--- EXERCISE DATA Enclosed Below ---
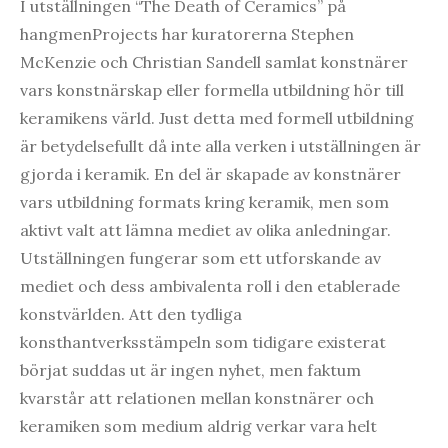
I utställningen “The Death of Ceramics” på
hangmenProjects har kuratorerna Stephen
McKenzie och Christian Sandell samlat konstnärer
vars konstnärskap eller formella utbildning hör till
keramikens värld. Just detta med formell utbildning
är betydelsefullt då inte alla verken i utställningen är
gjorda i keramik. En del är skapade av konstnärer
vars utbildning formats kring keramik, men som
aktivt valt att lämna mediet av olika anledningar.
Utställningen fungerar som ett utforskande av
mediet och dess ambivalenta roll i den etablerade
konstvärlden. Att den tydliga
konsthantverksstämpeln som tidigare existerat
börjat suddas ut är ingen nyhet, men faktum
kvarstår att relationen mellan konstnärer och
keramiken som medium aldrig verkar vara helt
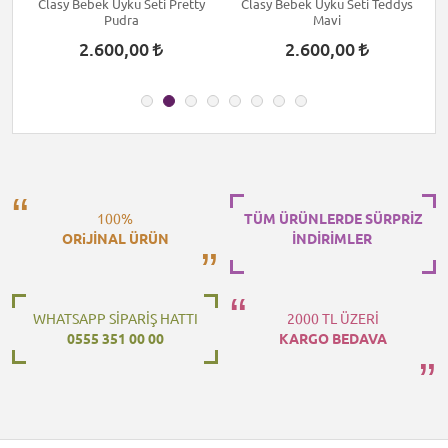
Clasy Bebek Uyku Seti Pretty
Clasy Bebek Uyku Seti Teddys
Pudra
Mavi
2.600,00
2.600,00
100%
TÜM ÜRÜNLERDE SÜRPRİZ
ORiJİNAL ÜRÜN
İNDİRİMLER
WHATSAPP SİPARİŞ HATTI
2000 TL ÜZERİ
0555 351 00 00
KARGO BEDAVA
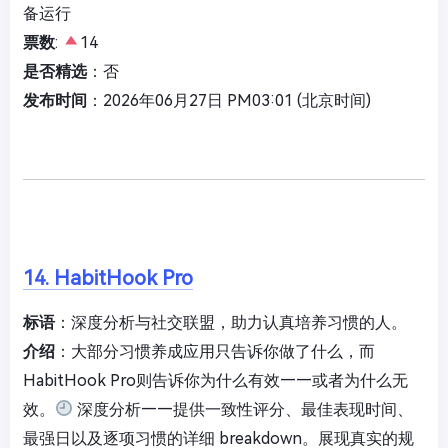
备运行
票数
:
14
是否精选
：否
发布时间
：2026年06月27日 PM03:01 (北京时间)
14. HabitHook Pro
标语
：深度分析与社交联盟，助力认真培养习惯的人。
介绍
：大部分习惯养成应用只告诉你做了什么，而
HabitHook Pro则告诉你为什么有效——或者为什么无
效。
深度分析——提供一致性评分、最佳表现时间、
最强日以及逐项习惯的详细 breakdown。展现真实的规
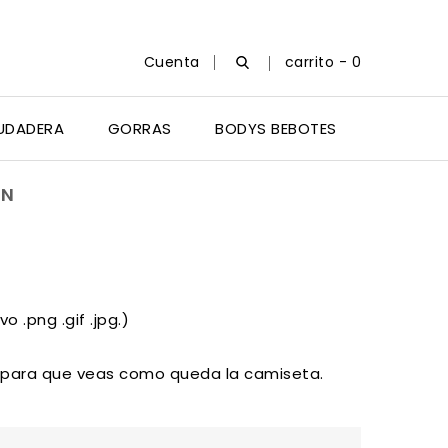
Cuenta
carrito -
0
UDADERA
GORRAS
BODYS BEBOTES
ÓN
 .png .gif .jpg.)
 para que veas como queda la camiseta.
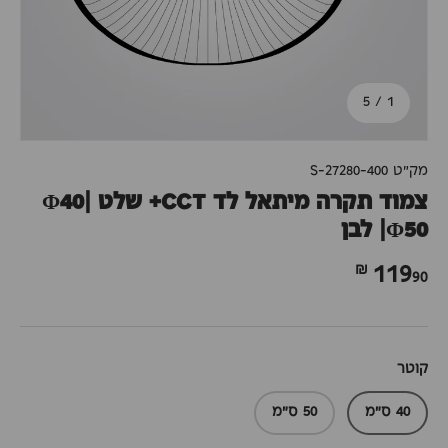
מתוך
5
/
1
מק"ט
S-27280-400
צמוד תקרה מיתאל לד CCT+ שלט Φ40|
Φ50| לבן
90 ₪
119
קוטר
40 ס"מ
50 ס"מ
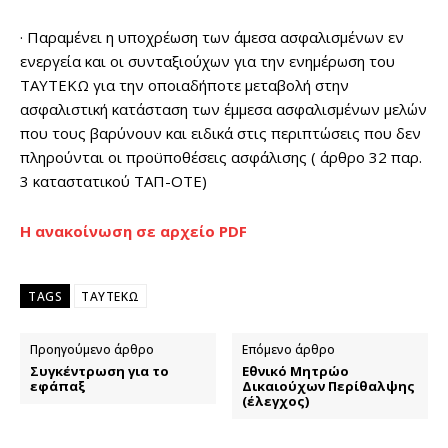
· Παραμένει η υποχρέωση των άμεσα ασφαλισμένων εν
ενεργεία και οι συνταξιούχων για την ενημέρωση του
ΤΑΥΤΕΚΩ για την οποιαδήποτε μεταβολή στην
ασφαλιστική κατάσταση των έμμεσα ασφαλισμένων μελών
που τους βαρύνουν και ειδικά στις περιπτώσεις που δεν
πληρούνται οι προϋποθέσεις ασφάλισης ( άρθρο 32 παρ.
3 καταστατικού ΤΑΠ-ΟΤΕ)
Η ανακοίνωση σε αρχείο PDF
TAGS
ΤΑΥΤΕΚΩ
Προηγούμενο άρθρο
Επόμενο άρθρο
Συγκέντρωση για το
Εθνικό Μητρώο
εφάπαξ
Δικαιούχων Περίθαλψης
(έλεγχος)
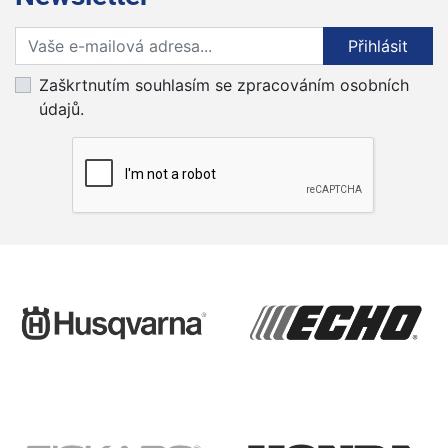
Přihlaste se k odběru novinek
Přihlásit
Zaškrtnutím souhlasím se zpracováním osobních
údajů.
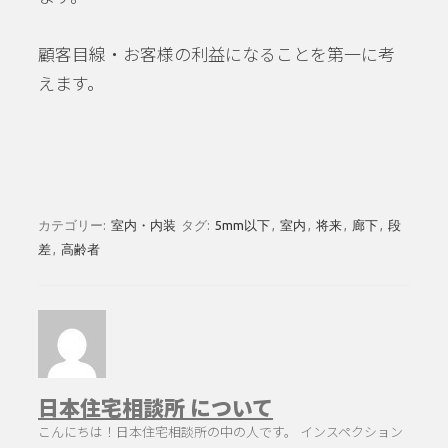
顧客目線・お客様の利益になることを第一に考
えます。
カテゴリー:
室内・内装
タグ:
5mm以下
,
室内
,
将来
,
廊下
,
段
差
,
高齢者
日本住宅相談所 について
こんにちは！日本住宅相談所の中の人です。 インスペクション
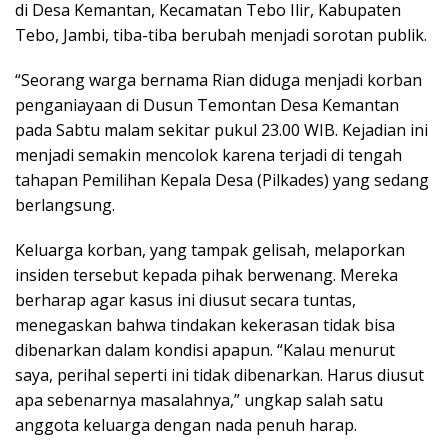
di Desa Kemantan, Kecamatan Tebo Ilir, Kabupaten
e
t
r
Tebo, Jambi, tiba-tiba berubah menjadi sorotan publik.
b
s
e
o
A
“Seorang warga bernama Rian diduga menjadi korban
o
p
penganiayaan di Dusun Temontan Desa Kemantan
k
p
pada Sabtu malam sekitar pukul 23.00 WIB. Kejadian ini
menjadi semakin mencolok karena terjadi di tengah
tahapan Pemilihan Kepala Desa (Pilkades) yang sedang
berlangsung.
Keluarga korban, yang tampak gelisah, melaporkan
insiden tersebut kepada pihak berwenang. Mereka
berharap agar kasus ini diusut secara tuntas,
menegaskan bahwa tindakan kekerasan tidak bisa
dibenarkan dalam kondisi apapun. “Kalau menurut
saya, perihal seperti ini tidak dibenarkan. Harus diusut
apa sebenarnya masalahnya,” ungkap salah satu
anggota keluarga dengan nada penuh harap.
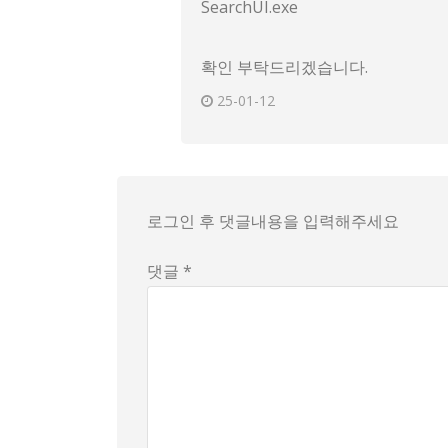
SearchUI.exe
확인 부탁드리겠습니다.
25-01-12
로그인 후 댓글내용을 입력해주세요
댓글 *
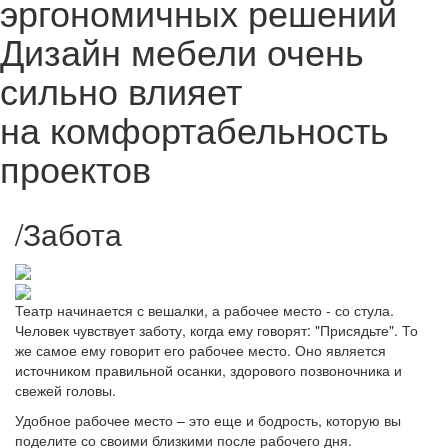
эргономичных решений
Дизайн мебели очень
сильно влияет
на комфортабельность
проектов
/
Забота
Театр начинается с вешалки, а рабочее место - со стула.
Человек чувствует заботу, когда ему говорят: "Присядьте". То
же самое ему говорит его рабочее место. Оно является
источником правильной осанки, здорового позвоночника и
свежей головы.
Удобное рабочее место – это еще и бодрость, которую вы
поделите со своими близкими после рабочего дня.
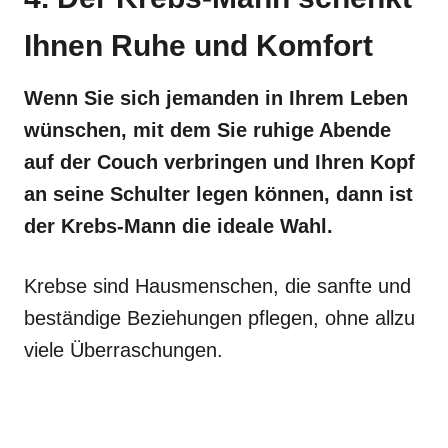
Ihnen Ruhe und Komfort
Wenn Sie sich jemanden in Ihrem Leben
wünschen, mit dem Sie ruhige Abende
auf der Couch verbringen und Ihren Kopf
an seine Schulter legen können, dann ist
der Krebs-Mann die ideale Wahl.
Krebse sind Hausmenschen, die sanfte und
beständige Beziehungen pflegen, ohne allzu
viele Überraschungen.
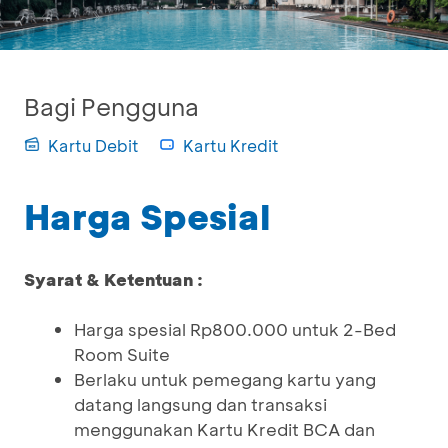
Bagi Pengguna
Kartu Debit
Kartu Kredit
Harga Spesial
Syarat & Ketentuan :
Harga spesial Rp800.000 untuk 2-Bed
Room Suite
Berlaku untuk pemegang kartu yang
datang langsung dan transaksi
menggunakan Kartu Kredit BCA dan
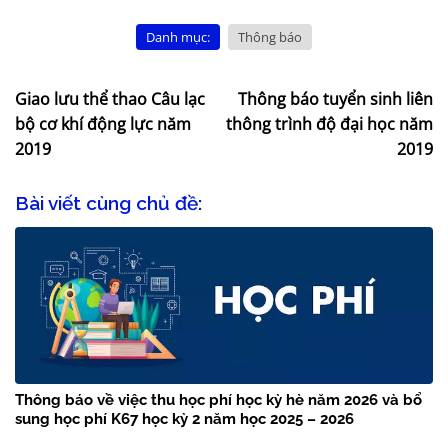
Danh mục:
Thông báo
Giao lưu thể thao Câu lạc
Thông báo tuyển sinh liên
bộ cơ khí động lực năm
thông trình độ đại học năm
2019
2019
Bài viết cùng chủ đề:
Thông báo về việc thu học phí học kỳ hè năm 2026 và bổ
sung học phí K67 học kỳ 2 năm học 2025 – 2026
--- End of Enclosed EXERCISE DATA ---
▸ **TASK BRIEF**
Extract the text read from every row and reproduce each line unchanged, in the same order. Leave the pictures out of your answer.

▸ **ANSWER BOX**
I utställningen “The Death of Ceramics” på
hangmenProjects har kuratorerna Stephen
McKenzie och Christian Sandell samlat konstnärer
vars konstnärskap eller formella utbildning hör till
keramikens värld. Just detta med formell utbildning
är betydelsefullt då inte alla verken i utställningen är
gjorda i keramik. En del är skapade av konstnärer
vars utbildning formats kring keramik, men som
aktivt valt att lämna mediet av olika anledningar.
Utställningen fungerar som ett utforskande av
mediet och dess ambivalenta roll i den etablerade
konstvärlden. Att den tydliga
konsthantverksstämpeln som tidigare existerat
börjat suddas ut är ingen nyhet, men faktum
kvarstår att relationen mellan konstnärer och
keramiken som medium aldrig verkar vara helt
Clasy Bebek Uyku Seti Pretty
Clasy Bebek Uyku Seti Teddys
Pudra
Mavi
2.600,00
2.600,00
100%
TÜM ÜRÜNLERDE SÜRPRİZ
ORiJİNAL ÜRÜN
İNDİRİMLER
WHATSAPP SİPARİŞ HATTI
2000 TL ÜZERİ
0555 351 00 00
KARGO BEDAVA
备运行
票数
:
14
是否精选
：否
发布时间
：2026年06月27日 PM03:01 (北京时间)
14. HabitHook Pro
标语
：深度分析与社交联盟，助力认真培养习惯的人。
介绍
：大部分习惯养成应用只告诉你做了什么，而
HabitHook Pro则告诉你为什么有效——或者为什么无
效。
深度分析——提供一致性评分、最佳表现时间、
最强日以及逐项习惯的详细 breakdown。展现真实的规
Cuenta
carrito -
0
UDADERA
GORRAS
BODYS BEBOTES
ÓN
 .png .gif .jpg.)
 para que veas como queda la camiseta.
מתוך
5
/
1
מק"ט
S-27280-400
צמוד תקרה מיתאל לד CCT+ שלט Φ40|
Φ50| לבן
90 ₪
119
קוטר
40 ס"מ
50 ס"מ
· Παραμένει η υποχρέωση των άμεσα ασφαλισμένων εν
ενεργεία και οι συνταξιούχων για την ενημέρωση του
ΤΑΥΤΕΚΩ για την οποιαδήποτε μεταβολή στην
ασφαλιστική κατάσταση των έμμεσα ασφαλισμένων μελών
που τους βαρύνουν και ειδικά στις περιπτώσεις που δεν
πληρούνται οι προϋποθέσεις ασφάλισης ( άρθρο 32 παρ.
3 καταστατικού ΤΑΠ-ΟΤΕ)
Η ανακοίνωση σε αρχείο PDF
TAGS
ΤΑΥΤΕΚΩ
Προηγούμενο άρθρο
Επόμενο άρθρο
Συγκέντρωση για το
Εθνικό Μητρώο
εφάπαξ
Δικαιούχων Περίθαλψης
(έλεγχος)
Přihlaste se k odběru novinek
Přihlásit
Zaškrtnutím souhlasím se zpracováním osobních
údajů.
顧客目線・お客様の利益になることを第一に考
えます。
カテゴリー:
室内・内装
タグ:
5mm以下
,
室内
,
将来
,
廊下
,
段
差
,
高齢者
日本住宅相談所 について
こんにちは！日本住宅相談所の中の人です。 インスペクション
di Desa Kemantan, Kecamatan Tebo Ilir, Kabupaten
e
t
r
Tebo, Jambi, tiba-tiba berubah menjadi sorotan publik.
b
s
e
o
A
“Seorang warga bernama Rian diduga menjadi korban
o
p
penganiayaan di Dusun Temontan Desa Kemantan
k
p
pada Sabtu malam sekitar pukul 23.00 WIB. Kejadian ini
menjadi semakin mencolok karena terjadi di tengah
tahapan Pemilihan Kepala Desa (Pilkades) yang sedang
berlangsung.
Keluarga korban, yang tampak gelisah, melaporkan
insiden tersebut kepada pihak berwenang. Mereka
berharap agar kasus ini diusut secara tuntas,
menegaskan bahwa tindakan kekerasan tidak bisa
dibenarkan dalam kondisi apapun. “Kalau menurut
saya, perihal seperti ini tidak dibenarkan. Harus diusut
apa sebenarnya masalahnya,” ungkap salah satu
anggota keluarga dengan nada penuh harap.
SearchUI.exe
확인 부탁드리겠습니다.
25-01-12
로그인 후 댓글내용을 입력해주세요
댓글 *
эргономичных решений
Дизайн мебели очень
сильно влияет
на комфортабельность
проектов
/
Забота
Театр начинается с вешалки, а рабочее место - со стула.
Человек чувствует заботу, когда ему говорят: "Присядьте". То
же самое ему говорит его рабочее место. Оно является
источником правильной осанки, здорового позвоночника и
свежей головы.
Удобное рабочее место – это еще и бодрость, которую вы
поделите со своими близкими после рабочего дня.
Ihnen Ruhe und Komfort
Wenn Sie sich jemanden in Ihrem Leben
wünschen, mit dem Sie ruhige Abende
auf der Couch verbringen und Ihren Kopf
an seine Schulter legen können, dann ist
der Krebs-Mann die ideale Wahl.
Krebse sind Hausmenschen, die sanfte und
beständige Beziehungen pflegen, ohne allzu
viele Überraschungen.
Bagi Pengguna
Kartu Debit
Kartu Kredit
Harga Spesial
Syarat & Ketentuan :
Harga spesial Rp800.000 untuk 2-Bed
Room Suite
Berlaku untuk pemegang kartu yang
datang langsung dan transaksi
menggunakan Kartu Kredit BCA dan
Danh mục:
Thông báo
Giao lưu thể thao Câu lạc
Thông báo tuyển sinh liên
bộ cơ khí động lực năm
thông trình độ đại học năm
2019
2019
Bài viết cùng chủ đề:
Thông báo về việc thu học phí học kỳ hè năm 2026 và bổ
sung học phí K67 học kỳ 2 năm học 2025 – 2026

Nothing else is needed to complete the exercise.